Title: Hopkins doctors remove donor kidney through patient's vagina
Post by: okarol on February 03, 2009, 08:46:54 AM

Hopkins doctors remove donor kidney through patient's vagina

By Sara Michael
Examiner Staff Writer 2/3/09

Johns Hopkins doctors have performed what they believe is the first-ever surgery to remove a healthy donor kidney through a small incision in the back of the patient's vagina.

The patient had less pain and a shorter recovery time -- benefits that could encourage more kidney donations, doctors said.

"We are all about trying to reduce the disincentives to donation," said Dr.
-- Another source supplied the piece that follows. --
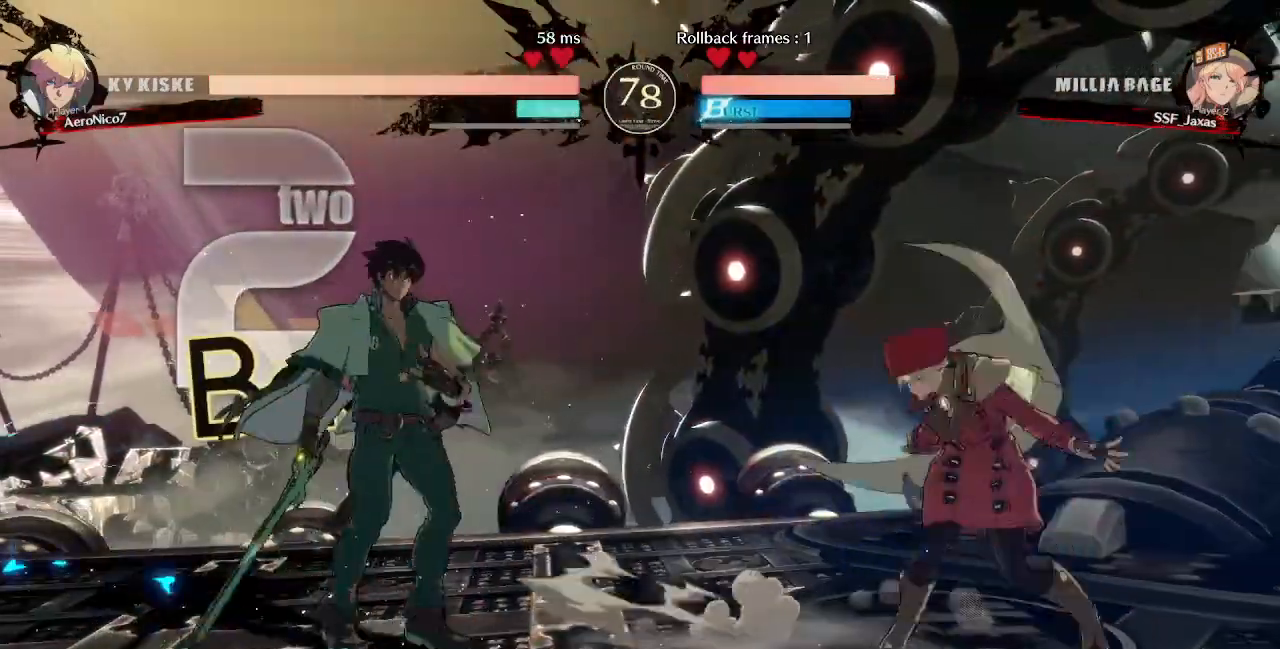
{"dt_ms": 480, "buttons": ["DPAD_RIGHT"]}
Robert Montgomery, chief of the transplant division at Johns Hopkins University School of Medicine, who lead the surgical team.
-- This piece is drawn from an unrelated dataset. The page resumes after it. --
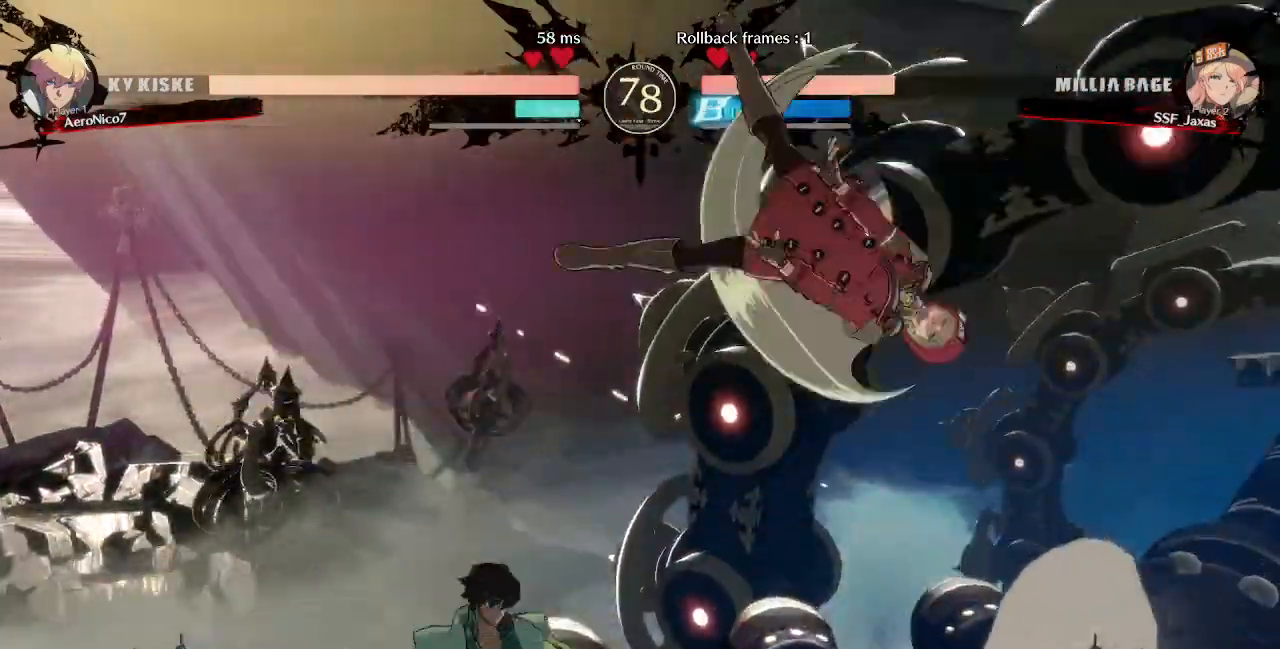
{"dt_ms": 520, "buttons": ["DPAD_RIGHT"], "events": [[80, "DPAD_UP", "down"], [320, "DPAD_UP", "up"]]}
The surgery, performed Thursday, eliminated the need for a five- to six-inch incision in the abdomen of the patient, a 48-year-old woman from Lexington Park, Md., who donated her kidney to her niece.
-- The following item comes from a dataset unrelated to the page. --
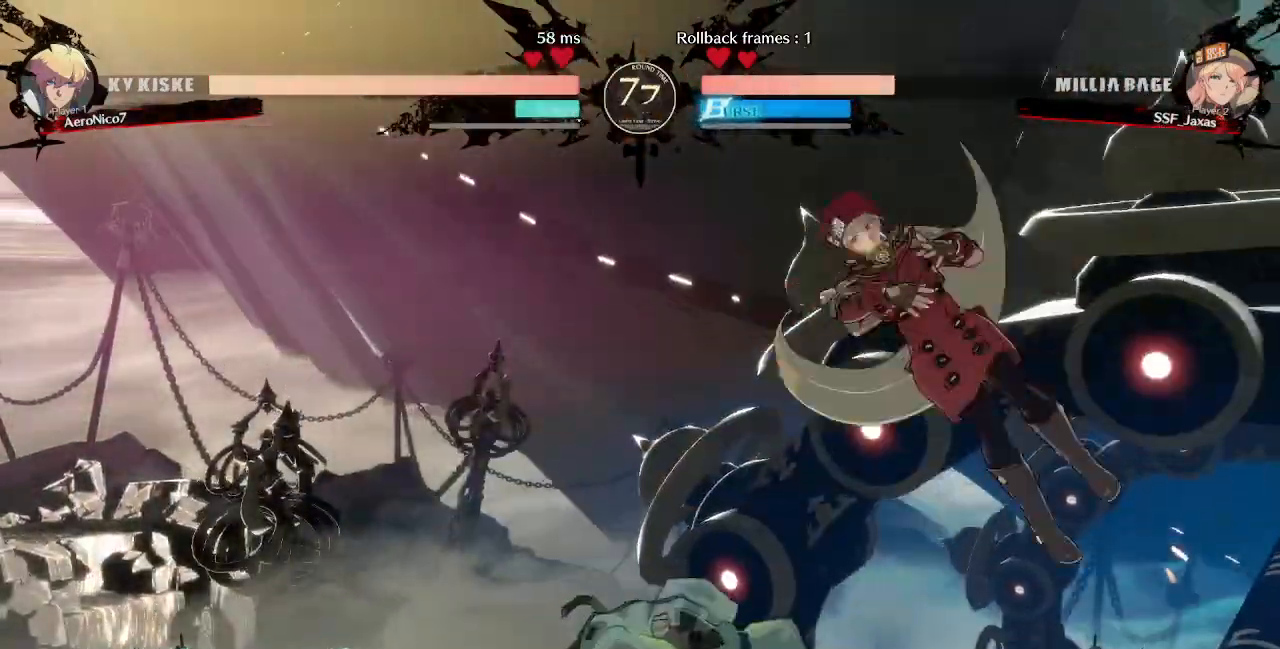
{"dt_ms": 480, "buttons": []}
Instead, the patient has only a few small scars on her abdomen.

Doctors made a smile-shaped incision in the back of her vagina and inserted an inflatable bag through a tube to hold the incision open. The kidney was then pulled out intact, Montgomery said.

"As far as we know, no one has ever applied this type of procedure to a donor kidney," he said.

Cancerous or nonfunctioning kidneys that were a hazard to the patient's health have been removed this way, but doctors don't have to worry about keeping the organ intact and free from trauma.

With a less painful procedure, patients may be more willing to donate a kidney, Montgomery said.

About 100,000 people are awaiting kidney transplants, according to the National Kidney Foundation.

"It's another step toward really reducing the impact of the operation on the donor," Montgomery said.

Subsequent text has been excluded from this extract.